The Guardian: Green energy tycoon to launch UK’s first electric airline

The green energy tycoon Dale Vince is planning to launch Britain’s first electric airline in a move designed to prove polluting industries can decarbonise.

Ecojet, styled as a “flag carrier for green Britain”, will launch early next year with a 19-seater plane travelling on a route between Edinburgh and Southampton.

The planes will run initially on kerosene-based fuel for the first year, before being retrofitted with engines that convert green hydrogen into electricity.

Vince founded the UK’s first green energy company, Ecotricity, in 1995 and has spent his career launching low-carbon and ethically minded ventures across energy, transport, food and football. He is the chair of League Two’s Forest Green Rovers, known as the “world’s greenest football club”.

Vince told the Guardian: “We want to prove that one of the last frontiers [of decarbonisation] can be broken and that it’s not insolvable.

“A lot of people seem to think that people who are eco-conscious want everyone to live a life of self-denial in a cave. Green living is not about giving things up – everything we like to have in this life can be done in a net zero life.”

The airline will launch with several green-striped 19-seater planes capable of travelling for 300 miles. Vince hopes to expand the number of routes out to cover all of Britain’s big cities.

Staff will wear environmentally friendly uniforms, and serve plant-based meals.

A second phase, 18 months later, will result in 70-seater planes capable of flying to Europe being introduced. The company is in the process of applying for a licence from the Civil Aviation Authority and securing takeoff and landing slots at airports.

However, the process of launching an airline is regarded as slow, and Ecojet will not launch as an electric plane operator, starting by using kerosene-based fuel instead.

Vince admitted he was not entirely happy with starting the project by burning fossil fuels but said that the airline needed to launch quickly to secure planes and landing slots and “keep up the momentum” of the project.

“It does feel like a contradiction but at the heart of this project is upcycling existing planes and retrofitting them. This is the pragmatic approach, which means we won’t lose time. We will build up the infrastructure, get the planes in the air and swap in the engines when they are available.”

The aviation industry is examining various options to decarbonise, including electric flight and the use of sustainable aviation fuel, a biofuel that can be made from agricultural products. Vince labelled SAF “bullshit”. He said: “There is nowhere near enough land to grow the crops you’d need.”

A collection of startups and aviation companies, including the engine maker Rolls-Royce in the UK and a charter firm in Australia, have been working on electric flight. Vince said that while there was “a lot of hype and guff about the hydrogen economy, mainly from fossil fuel companies”, it was well suited to flight as it was “super light” and the significant energy needed in its production was justified in allowing green aviation.

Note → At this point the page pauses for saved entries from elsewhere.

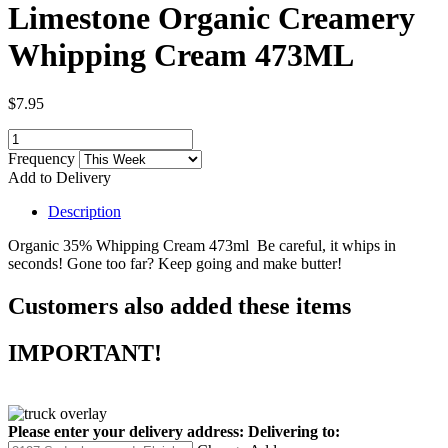
Limestone Organic Creamery
Whipping Cream 473ML
$7.95
Frequency
Add to Delivery
Description
Organic 35% Whipping Cream 473ml Be careful, it whips in
seconds! Gone too far? Keep going and make butter!
Customers also added these items
IMPORTANT!
Please enter your delivery address:
Delivering to:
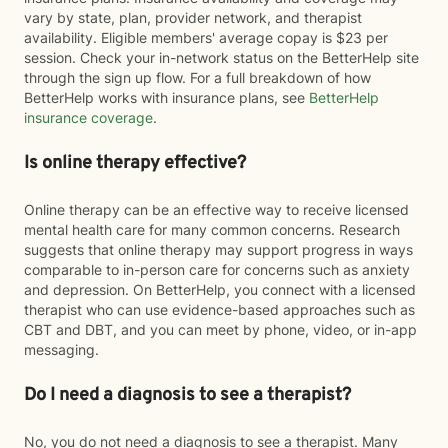
vary by state, plan, provider network, and therapist
availability. Eligible members' average copay is $23 per
session. Check your in-network status on the BetterHelp site
through the sign up flow. For a full breakdown of how
BetterHelp works with insurance plans, see
BetterHelp
insurance coverage
.
Is online therapy effective?
Online therapy can be an effective way to receive licensed
mental health care for many common concerns. Research
suggests that online therapy may support progress in ways
comparable to in-person care for concerns such as anxiety
and depression. On BetterHelp, you connect with a licensed
therapist who can use evidence-based approaches such as
CBT and DBT, and you can meet by phone, video, or in-app
messaging.
Do I need a diagnosis to see a therapist?
No, you do not need a diagnosis to see a therapist. Many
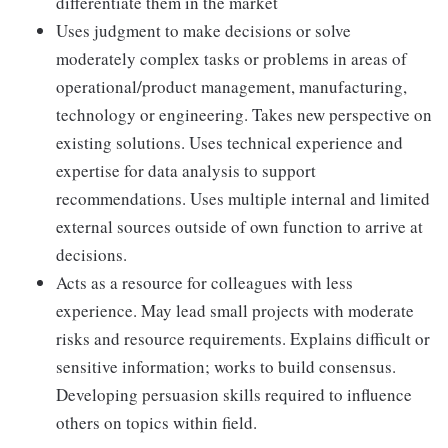
differentiate them in the market
Uses judgment to make decisions or solve
moderately complex tasks or problems in areas of
operational/product management, manufacturing,
technology or engineering. Takes new perspective on
existing solutions. Uses technical experience and
expertise for data analysis to support
recommendations. Uses multiple internal and limited
external sources outside of own function to arrive at
decisions.
Acts as a resource for colleagues with less
experience. May lead small projects with moderate
risks and resource requirements. Explains difficult or
sensitive information; works to build consensus.
Developing persuasion skills required to influence
others on topics within field.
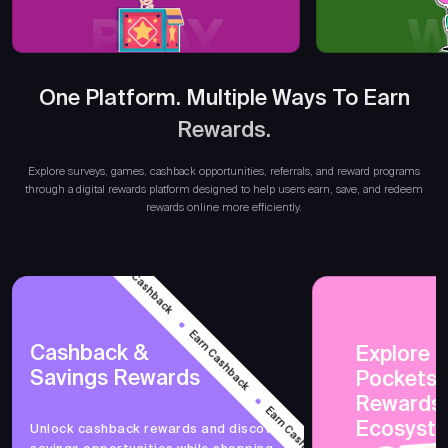
PLAY
W
One Platform. Multiple Ways To Earn
Earn R
Rewards.
Explore surveys, games, cashback opportunities, referrals, and reward programs
through a digital rewards platform designed to help users earn, save, and redeem
rewards online more efficiently.
Earn Cashback
Earn Cashback
Cashback &
Explore 
Savings Rewards
PocketsF
Earn Cashback
Rewards
Ecosyst
Unlock cashback rewards and discover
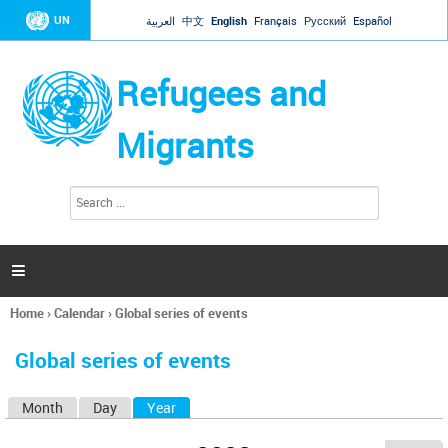
Jump to navigation
UN
العربية
中文
English
Français
Русский
Español
Refugees and
Migrants
S
S
e
e
a
a
r
c
r
h

c
h
Home
›
Calendar
›
Global series of events
f
You
o
are
r
Global series of events
here
m
Month
Day
Year
(active tab)
P
r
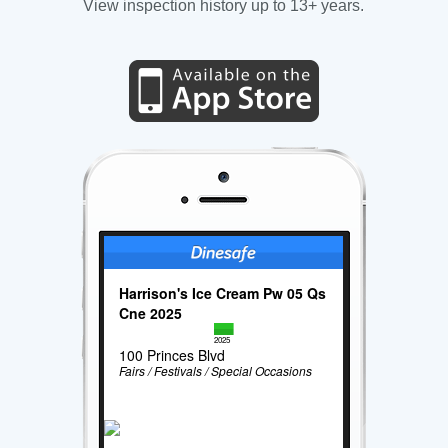
View inspection history up to 13+ years.
Harrison's Ice Cream Pw 05 Qs
Cne 2025
2025
100 Princes Blvd
Fairs / Festivals / Special Occasions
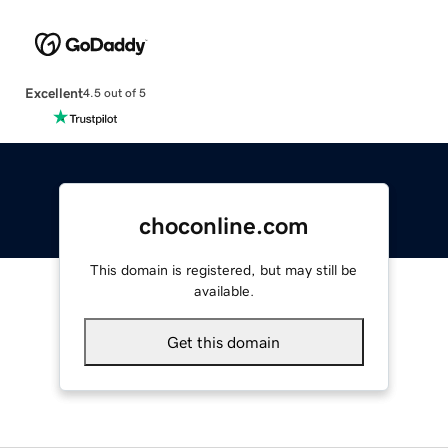
Excellent
4.5 out of 5
choconline.com
This domain is registered, but may still be
available.
Get this domain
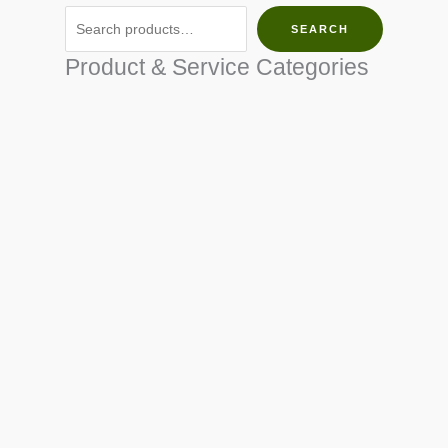
SEARCH
Product & Service Categories
SEED & SEEDLINGS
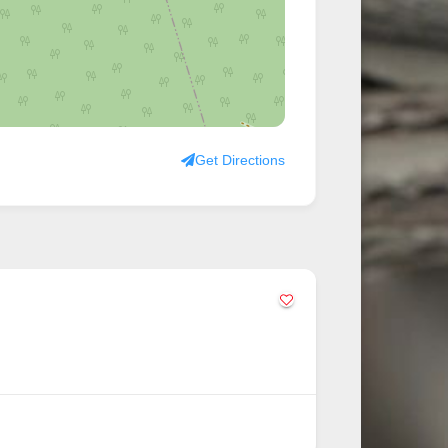
Get Directions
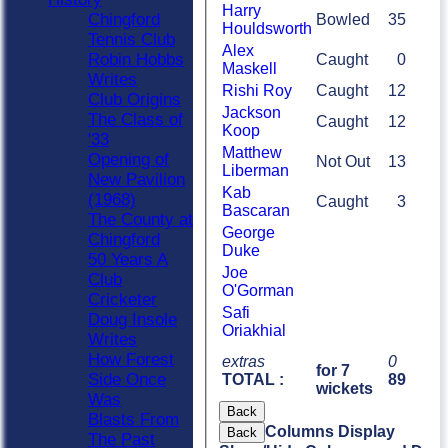
Harry
Chingford
Bowled
35
Houldsworth
Tennis Club
Alex
Robin Hobbs
Caught
0
Maskell
Writes
Rishi Roy
Caught
12
Club Origins
Jackson
The Class of
Caught
12
Koop
'33
Matthew
Opening of
Not Out
13
Liberman
New Pavilion
Kab
(1968)
Caught
3
Bascaran
The County at
George
Chingford
Duke
50 Years A
Joe
Club
O'Gorman
Cricketer
Safi
Doug Insole
Oriakhial
Writes
How Forest
extras
0
for 7
Side Once
TOTAL :
89
wickets
Was
Back
Blasts From
Columns Display
Back
The Past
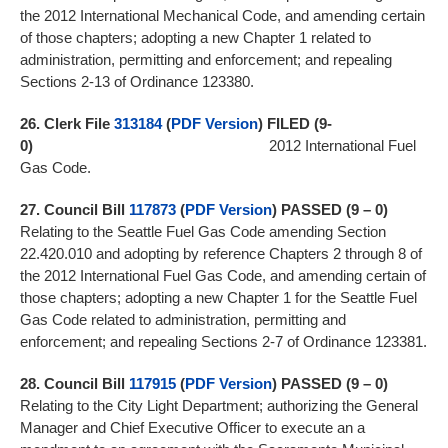
the 2012 International Mechanical Code, and amending certain
of those chapters; adopting a new Chapter 1 related to
administration, permitting and enforcement; and repealing
Sections 2-13 of Ordinance 123380.
26.
Clerk File
313184
(
PDF Version
)
FILED (9-
0)
2012 International Fuel
Gas Code.
27.
Council Bill
117873
(
PDF Version
)
PASSED (9 – 0)
Relating to the Seattle Fuel Gas Code amending Section
22.420.010 and adopting by reference Chapters 2 through 8 of
the 2012 International Fuel Gas Code, and amending certain of
those chapters; adopting a new Chapter 1 for the Seattle Fuel
Gas Code related to administration, permitting and
enforcement; and repealing Sections 2-7 of Ordinance 123381.
28.
Council Bill
117915
(
PDF Version
)
PASSED (9 – 0)
Relating to the City Light Department; authorizing the General
Manager and Chief Executive Officer to execute an a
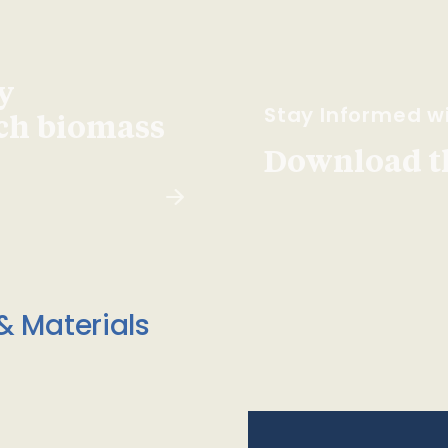
y
Stay Informed wi
ach biomass
Download t
& Materials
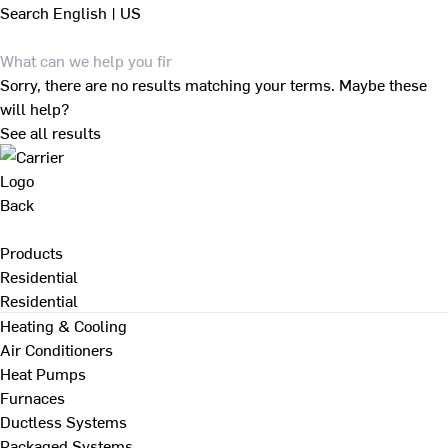
Search
English | US
Sorry, there are no results matching your terms. Maybe these
will help?
See all results
Back
Products
Residential
Residential
Heating & Cooling
Air Conditioners
Heat Pumps
Furnaces
Ductless Systems
Packaged Systems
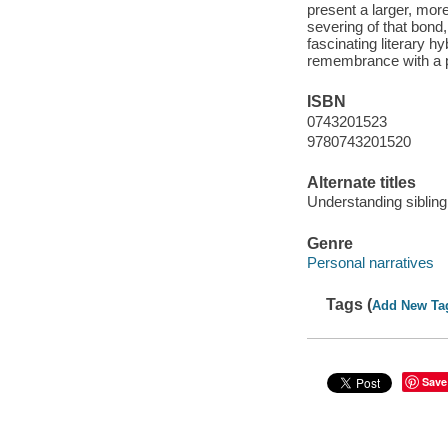
present a larger, more
severing of that bon
fascinating literary 
remembrance with a pr
ISBN
0743201523
9780743201520
Alternate titles
Understanding sibling
Genre
Personal narratives
Tags (
Add New Ta
Save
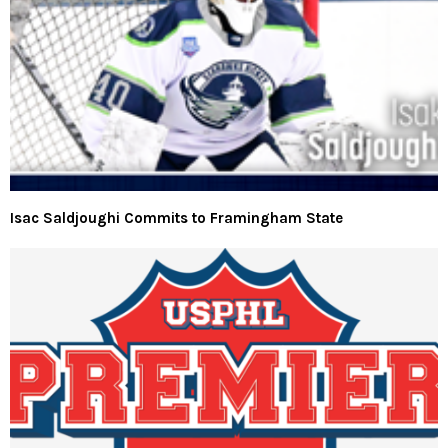
Isac Saldjoughi Commits to Framingham State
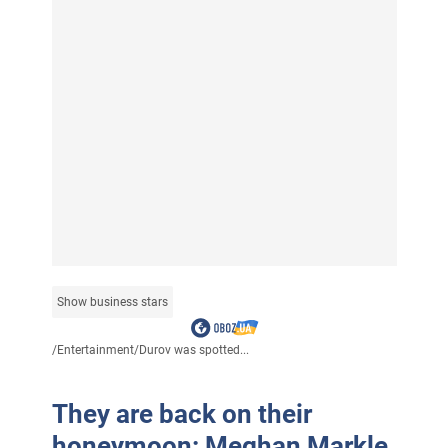
Show business stars
/
Entertainment
/
Durov was spotted...
They are back on their
honeymoon: Meghan Markle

Vince said Ecojet would “price match” existing airlines on air fares and was intended to attract a mass market, beyond environment-conscious consumers. He said he would invest £1m initially but plans to raise further funds next year.

The Virgin Atlantic founder, Richard Branson, reportedly once remarked: “If you want to be a millionaire, start with a billion dollars and launch a new airline.” Vince said: “They say the same about football clubs.

“I want to prove that it can be done and it’s worthwhile. We do not think it will be loss-making. Our priority is to be in the air with this newfound ability to fly without a carbon footprint. This will complete the [low carbon] puzzle for us – the emotional impact will be big.”

To protect the environment, Vince does not take flights but he intends to when his airline launches.

Labour has come under pressure in recent months for taking £1.5m from Vince over 10 years. The tycoon has also donated thousands of pounds to Just Stop Oil.